Leticia was born on U.S. soil, but her older siblings all arrived in this country as asylum seekers. Their asylum claims had mixed results. Two of Leticia’s brothers are now citizens, but one was deported and lives in Guatemala. One of her sisters got legal permanent residency, but doesn’t have the money to pursue citizenship. Leticia and Lucy also have undocumented relatives who are more recent arrivals to the U.S.
Leticia’s family situation is not unique. As a community matriarch, her mother helped many other mixed-status families like hers. Leticia estimates that “the vast majority” of Guatemalan families she knows have at least one undocumented member.
Reunited
For Lucy’s mom, returning to Guatemala paid off. A couple weeks after that lunch at Las Americas, Lucy received some happy news: Her mom was back in the U.S. legally — her family was reunited.

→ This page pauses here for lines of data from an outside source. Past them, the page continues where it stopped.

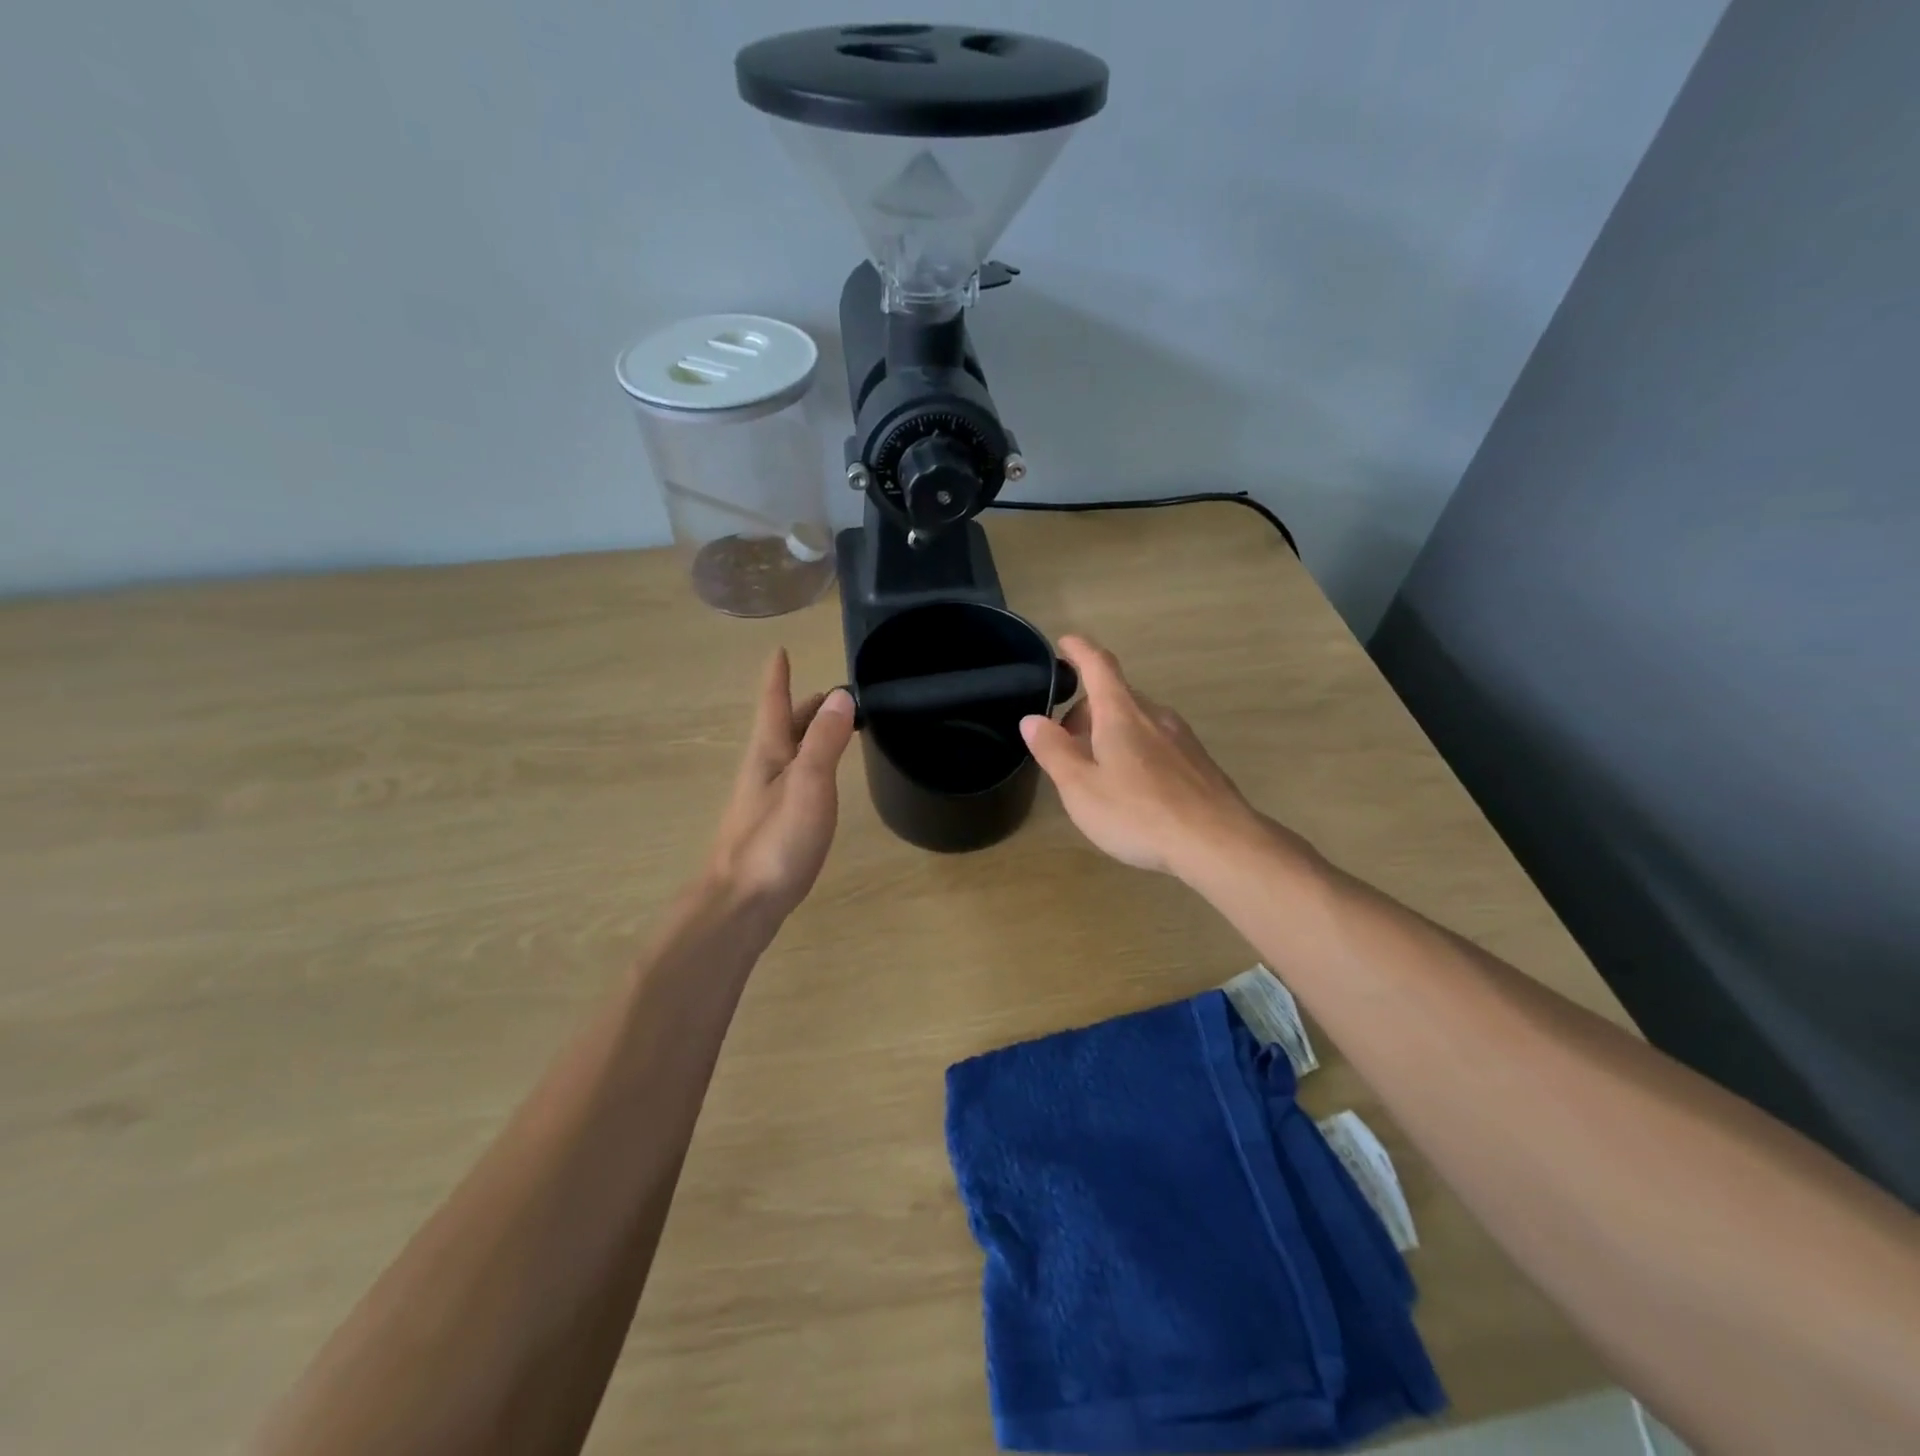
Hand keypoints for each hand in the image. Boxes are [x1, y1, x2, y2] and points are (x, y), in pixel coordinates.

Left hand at [706, 650, 855, 912]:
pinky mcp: (773, 828)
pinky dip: (811, 767)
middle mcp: (762, 772)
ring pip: (789, 756)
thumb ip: (825, 741)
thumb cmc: (775, 841)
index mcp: (768, 755)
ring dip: (809, 737)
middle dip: (804, 708)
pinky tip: (821, 784)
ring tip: (834, 730)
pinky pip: (795, 782)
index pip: (774, 705)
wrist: (741, 904)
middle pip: (782, 729)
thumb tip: (841, 696)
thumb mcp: (808, 785)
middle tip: (832, 695)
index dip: (779, 678)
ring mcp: (765, 802)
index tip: (780, 651)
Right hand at [1020, 636, 1272, 877]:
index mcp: (1121, 714)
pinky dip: (1134, 749)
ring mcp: (1181, 738)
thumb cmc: (1138, 812)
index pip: (1099, 666)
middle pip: (1116, 696)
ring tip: (1095, 768)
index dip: (1079, 650)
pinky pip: (1157, 741)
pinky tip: (1132, 787)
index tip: (1065, 642)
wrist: (1216, 841)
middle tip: (1065, 741)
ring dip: (1110, 731)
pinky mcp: (1197, 762)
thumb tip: (1032, 719)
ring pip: (1137, 720)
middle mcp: (1154, 715)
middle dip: (1087, 709)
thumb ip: (1054, 751)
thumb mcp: (1081, 787)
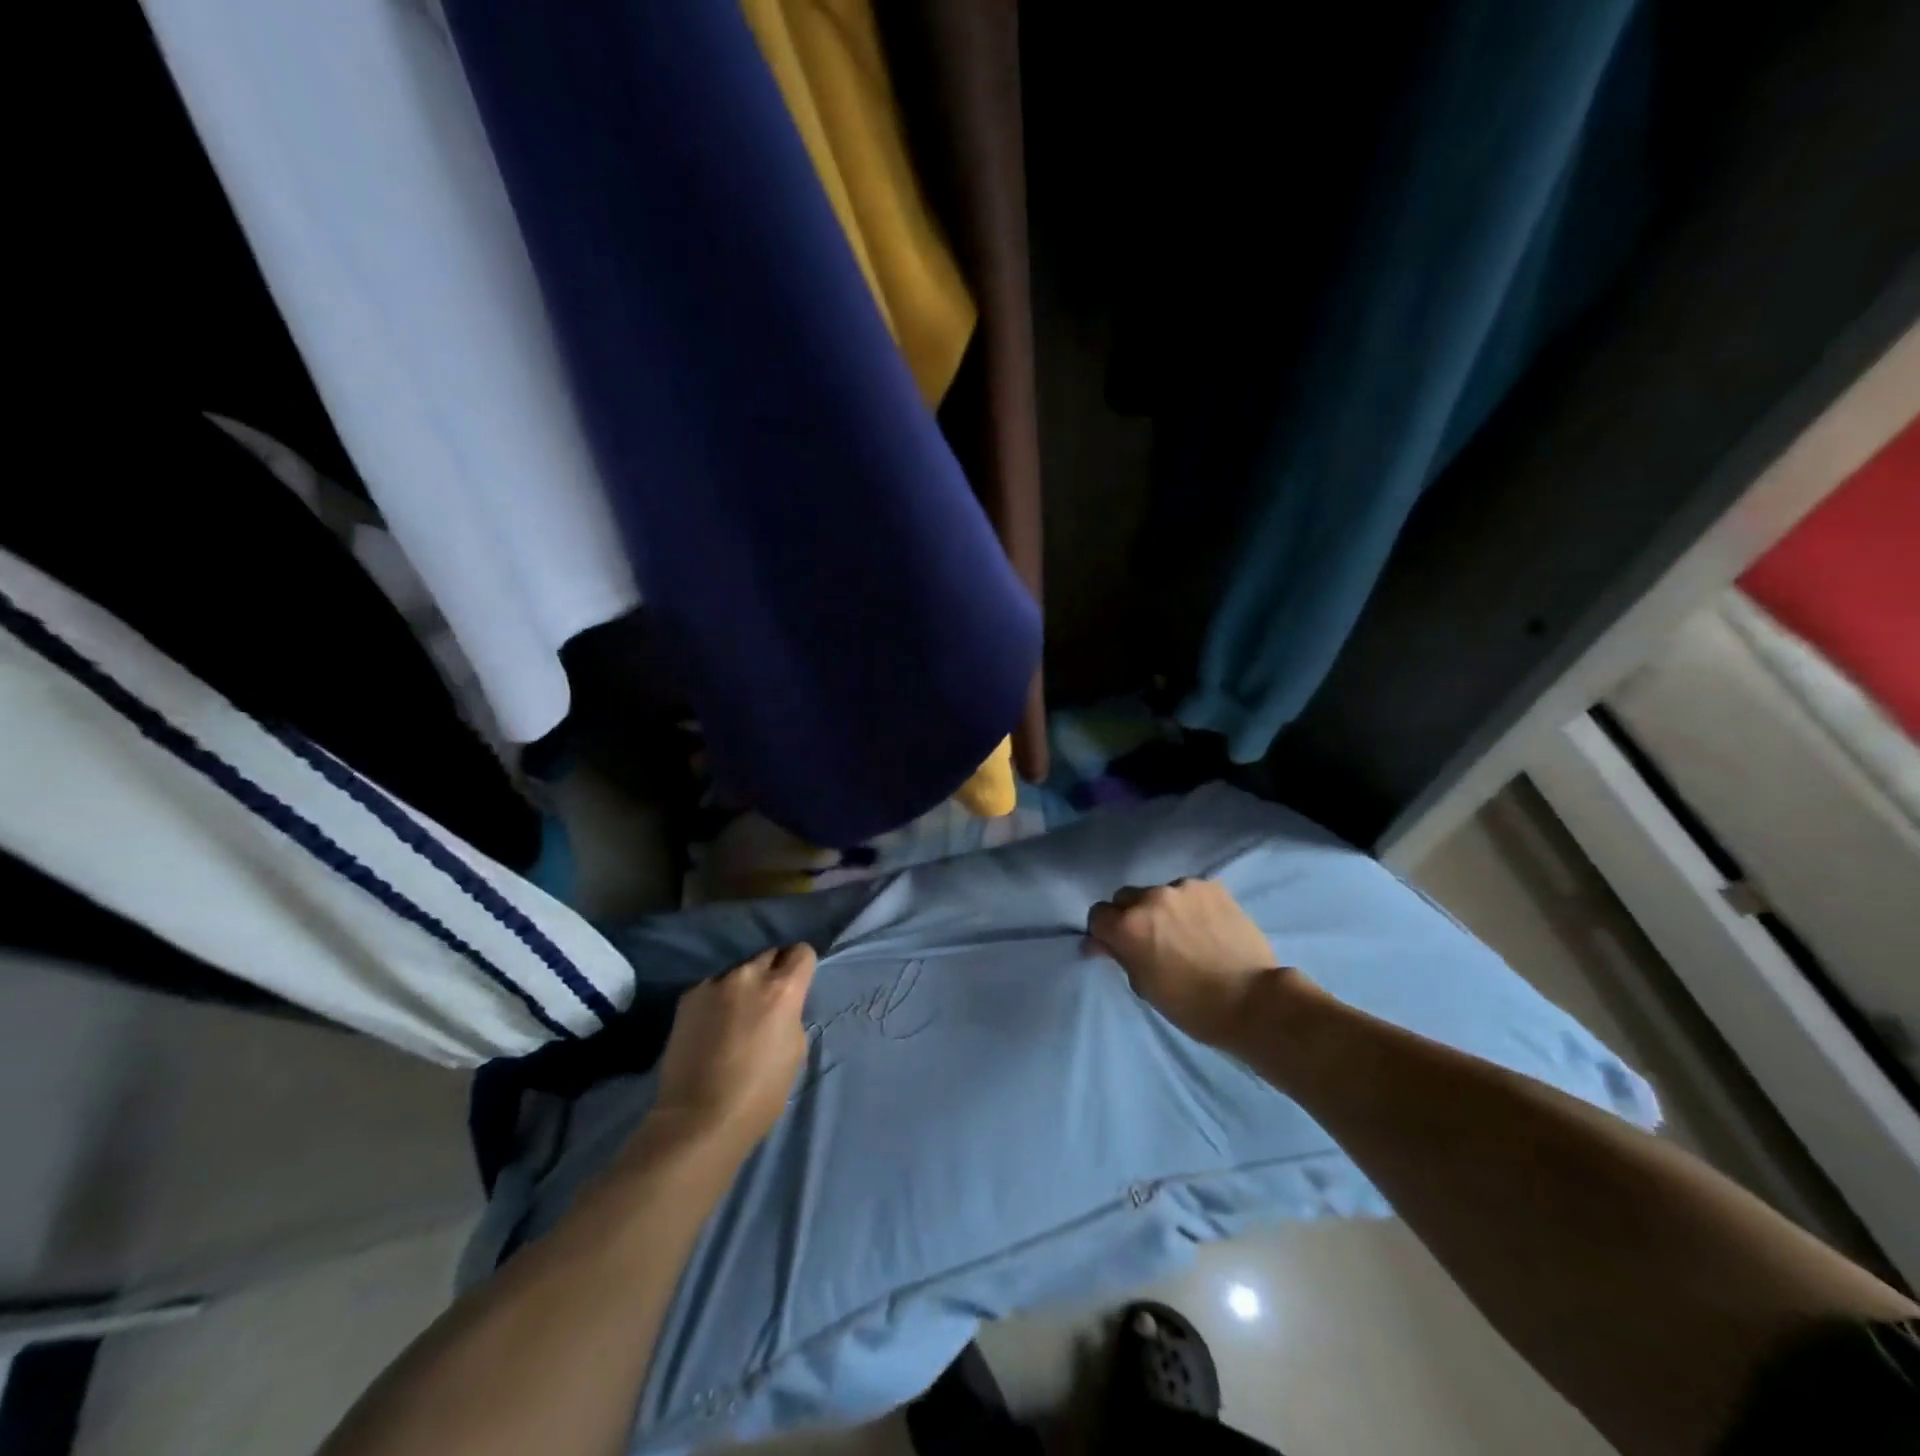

“Any pestering question that I had in the back of my mind, it all just disappeared,” Lucy said with tears in her eyes. “Because as soon as I was able to hold my mom, it felt like I’d never been given that strong hug in so long, and I did not want to let go.”
Now, her mother will begin the process of finding a better-paying job with benefits.
“From here now, it is just about living our lives as much as possible, enjoying each other, being here for our community,” Lucy said.
Meanwhile, the Trump administration’s immigration enforcement has gotten harsher and harder to predict. Stotts, the immigration lawyer, says she used to help clients who wanted to leave the U.S. to get visas. Now, she worries it’s too risky for any immigrant to travel internationally, for any reason.
“For my clients that are thinking about leaving the U.S., even though a lot of them have either residency or some other permission that says they’re allowed to leave and come back, I’m honestly cautioning them against it,” she said.
That means even fewer mixed-status families will attempt what Lucy’s mom did, leaving them vulnerable to separation.
Correction: This story previously stated that Ana, Leticia’s mother, had three daughters. She had two.